Eli Lilly Seeks Agreement with U.K. Government to Raise Prices for Medicines: Report
Key Takeaways
- •Lilly seeks higher NHS drug prices and rebate reforms
- •Current VPAG rebates now 25‑33% of revenues, up from 5%
- •Potential price hikes could affect UK launch and manufacturing decisions
- •Outcomes‑based pricing may tie reimbursement to patient work‑return
Summary
Eli Lilly is negotiating with the U.K. government to raise NHS drug prices and overhaul the Voluntary Scheme for Branded Medicines Pricing, Access and Growth (VPAG). The company argues that current rebate rates of 25‑33% of revenues are unsustainable and threaten future investment, launch, and manufacturing decisions. Lilly also proposes outcomes‑based pricing models, linking reimbursement to patient health and work‑return metrics. Negotiations are ongoing, with officials hopeful for an agreement by summer 2026.
Pulse Analysis
The United Kingdom’s drug‑pricing framework has become a flashpoint for the pharma sector, with the Voluntary Scheme for Branded Medicines Pricing, Access and Growth (VPAG) demanding rebates that now consume a quarter to a third of branded‑drug revenues. This steep escalation—from roughly 5% in 2021 to 25‑33% today—has squeezed profit margins and prompted companies to reassess the commercial viability of the market. Policymakers argue that the scheme protects the NHS budget, yet industry leaders contend it undermines the country’s ambition to be a hub for life‑science innovation.
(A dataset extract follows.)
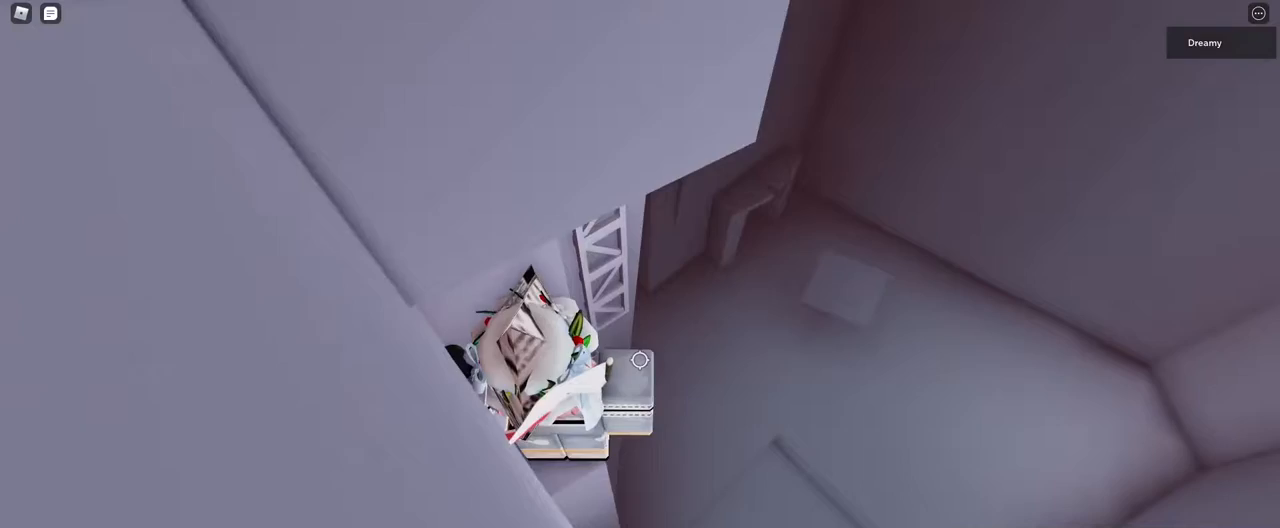
{"keys": [], "mouse": ["right"], "events": [[50, "d", "down"], [50, "s", "down"], [67, "s", "up"], [83, "d", "up"]]}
Eli Lilly’s latest push exemplifies the growing tension. The firm is urging the Department of Health and Social Care to adopt regular price increases for NHS‑listed medicines and to phase out key VPAG components. In parallel, Lilly is exploring outcomes‑based pricing, where reimbursement for therapies such as its anti‑obesity drug Mounjaro would depend on measurable patient benefits, including return to work. The company’s 170% price hike for Mounjaro in 2025 illustrates its willingness to test price flexibility when market access is at stake. Other major players, from AstraZeneca to GSK, have voiced similar concerns, citing recent withdrawals of multi‑hundred‑million‑dollar investments.
The stakes extend beyond individual contracts. If the UK adopts a more balanced pricing regime, it could revive stalled R&D pipelines, safeguard jobs in manufacturing, and maintain the NHS’s access to cutting‑edge treatments. Conversely, a stalemate may drive firms to prioritize markets with clearer profit pathways, eroding the UK’s competitive edge in the global pharma landscape. Stakeholders will be watching the summer negotiations closely, as the outcome will likely set a precedent for how high‑income economies reconcile public‑health budgets with the financial realities of drug development.